Nel corso delle dichiarazioni, l’imputato ha ricostruito le ore precedenti all’agguato. “Ero presente quando Beretta ci portò l’arma”, ha detto. Poi il racconto della giornata dell’omicidio: “Dalla sera prima usavo cocaina e quella mattina mi hanno detto che era arrivato il giorno e mi misi a disposizione”.
Secondo la sua versione, lui e Simoncini, indicato come altro esecutore, sarebbero andati in taxi in un’abitazione dove avrebbero trovato “abiti e pistola e tutto il necessario per l’azione”. D’Alessandro ha ribadito di non conoscere Boiocchi: “Non conoscevo la persona, mi hanno detto solo dove arrivava, davanti casa sua e che arrivava in moto”.
Gli spari davanti casa di Boiocchi
Il momento dell’esecuzione viene descritto dall’imputato come una sequenza confusa, segnata dall’uso di droga e dalla tensione. Quando Boiocchi scese dalla moto, D’Alessandro ha raccontato di essere “in confusione”, sveglio da un giorno e “messo male dalla cocaina”.
Poi la decisione di sparare. “Vidi incerto Simoncini e quindi presi in mano la situazione, gli dissi ‘scarrellami la pistola che vado io’ e purtroppo ho esploso i colpi”. Dopo l’agguato, secondo quanto riferito in aula, i due sarebbero saliti su un furgone e si sarebbero fermati solo per disfarsi dell’arma: “Siamo saliti su un furgone e scesi solo per gettare la pistola in un laghetto”.
La fuga in Calabria e i soldi ricevuti
D’Alessandro ha riferito anche di essere stato mandato in Calabria dopo l’omicidio. “Sono andato in Calabria, come mi dissero di fare, e poi risalii a Milano”, ha spiegato. Al suo ritorno, secondo il suo racconto, sarebbe stato prelevato da Gianfranco Ferdico, padre di Marco: “Venne a prendermi Gianfranco Ferdico, padre di Marco, e mi diede altri soldi”.
Il presunto piano per uccidere Beretta
La confessione ha toccato anche un altro passaggio pesantissimo: il presunto progetto di eliminare Andrea Beretta.

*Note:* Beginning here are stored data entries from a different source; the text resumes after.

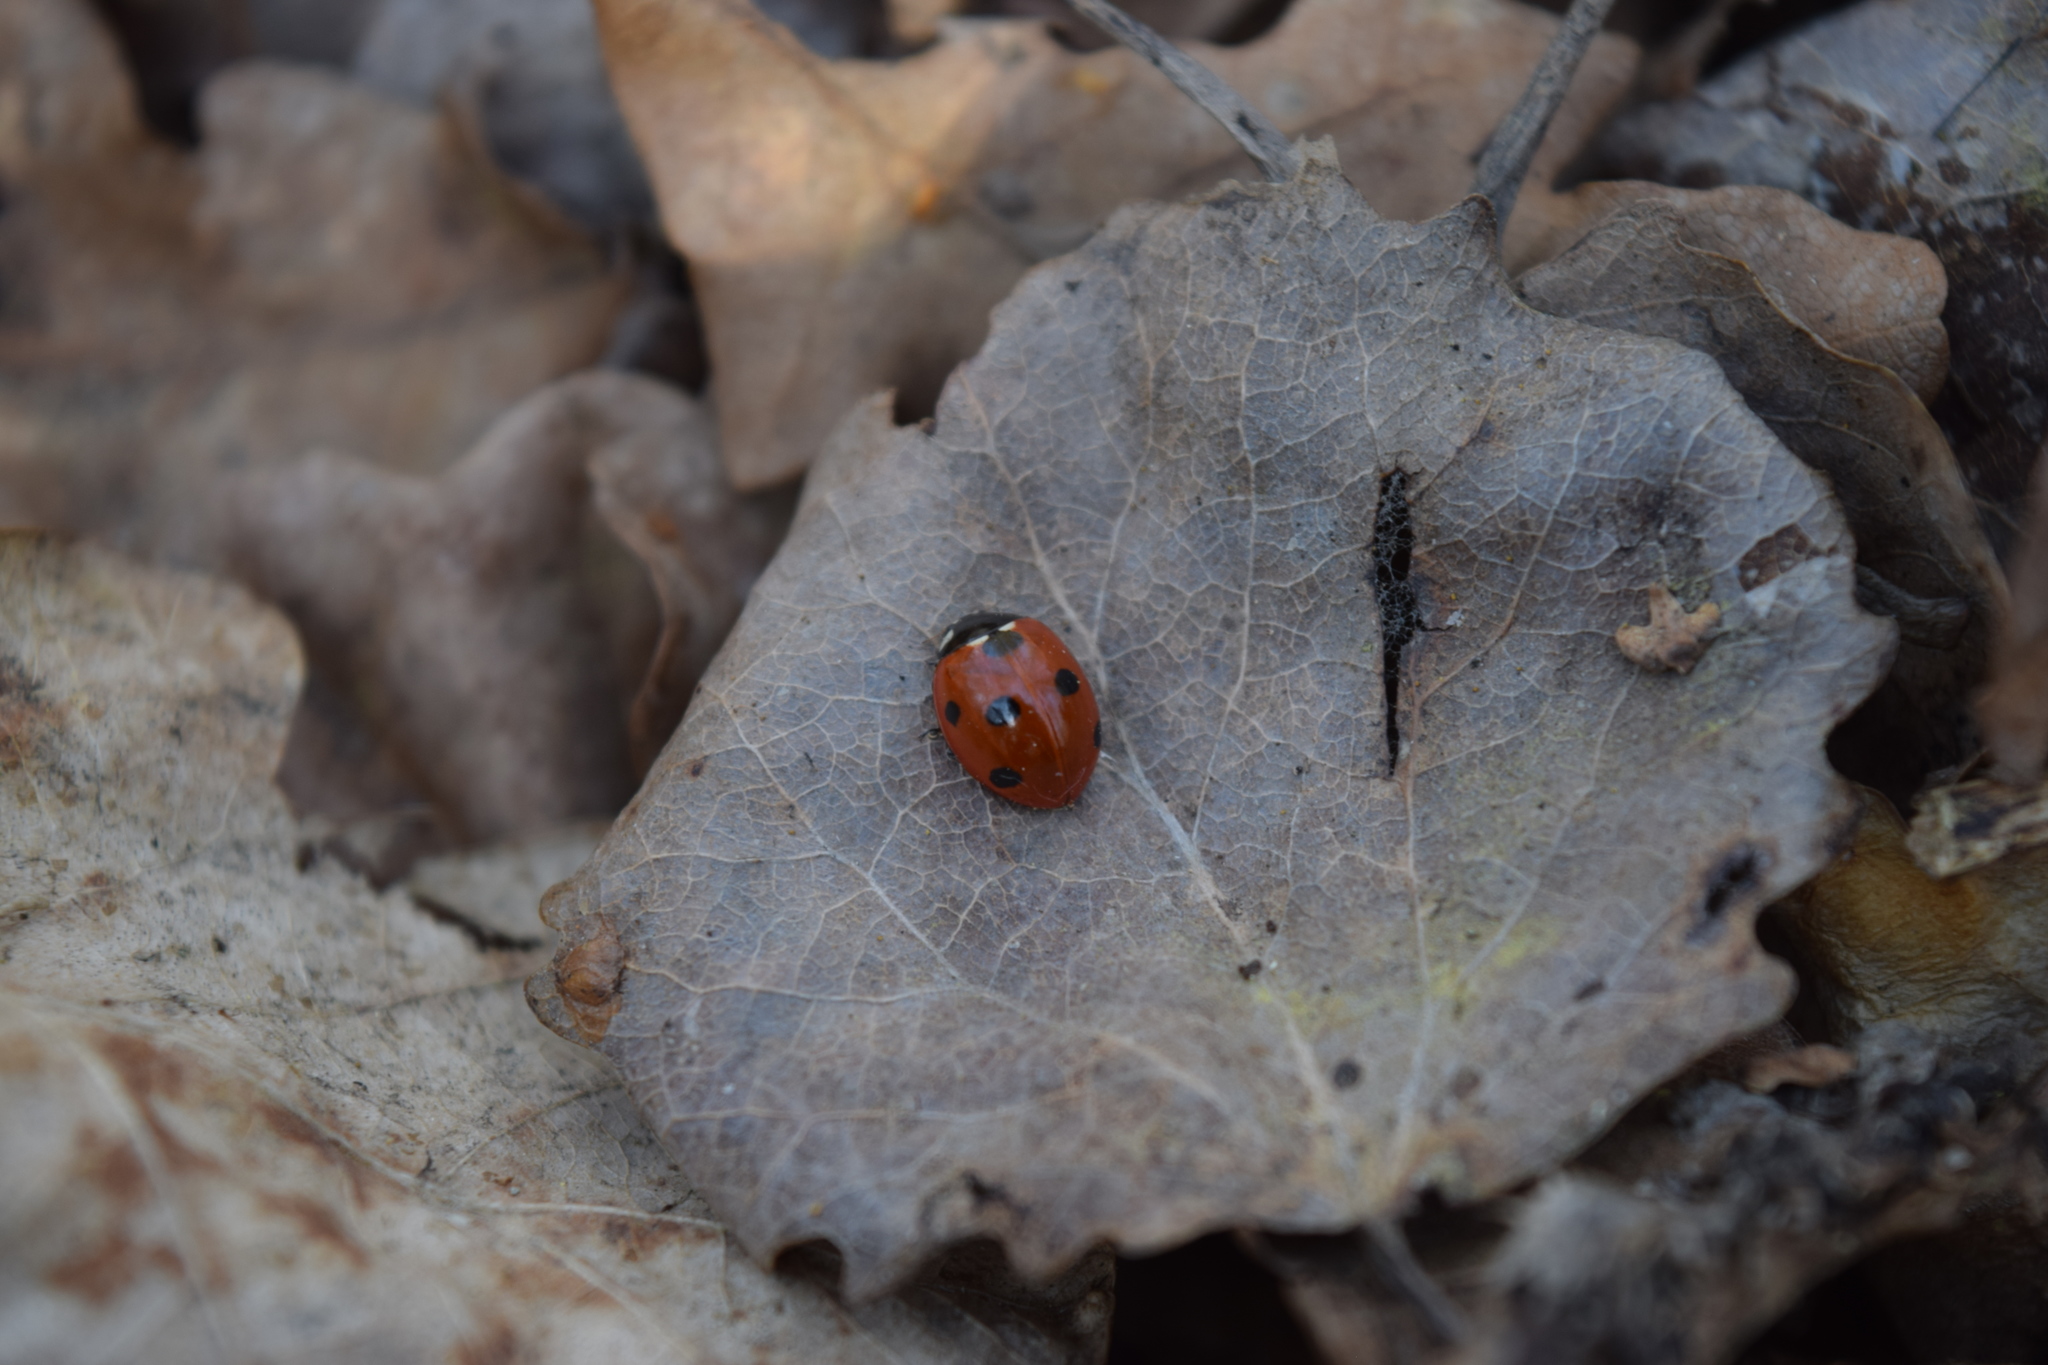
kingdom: Animalia
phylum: Arthropoda
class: Insecta
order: Coleoptera
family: Coccinellidae
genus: Coccinella
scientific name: Coccinella septempunctata
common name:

D’Alessandro ha raccontato che Marco Ferdico avrebbe tentato di coinvolgerlo anche in quel piano. “Mi disse che si poteva fare, dovevo guidare la macchina”.
A quel punto, l’imputato avrebbe avvisato Beretta: “Andrea ci vogliono ammazzare tutte e due”, gli avrebbe detto, invitandolo a fingersi malato di Covid e a chiudersi in casa per far saltare l’omicidio. Secondo D’Alessandro, Ferdico avrebbe voluto uccidere anche lui “perché così mi toglieva fuori dal fatto di Boiocchi”.
“Ora so che la cocaina è il diavolo”
In chiusura, D’Alessandro ha provato a spiegare il proprio percorso personale e il peso della dipendenza. “Scontando la mia pena ora spero di far capire quanto è successo”, ha detto davanti ai giudici. Poi la frase finale: “Ora so che la cocaina è il diavolo”. Una confessione pesante, che conferma il quadro di un omicidio maturato dentro le dinamiche criminali legate alla Curva Nord interista, tra soldi, droga, rapporti di potere e presunti regolamenti di conti interni.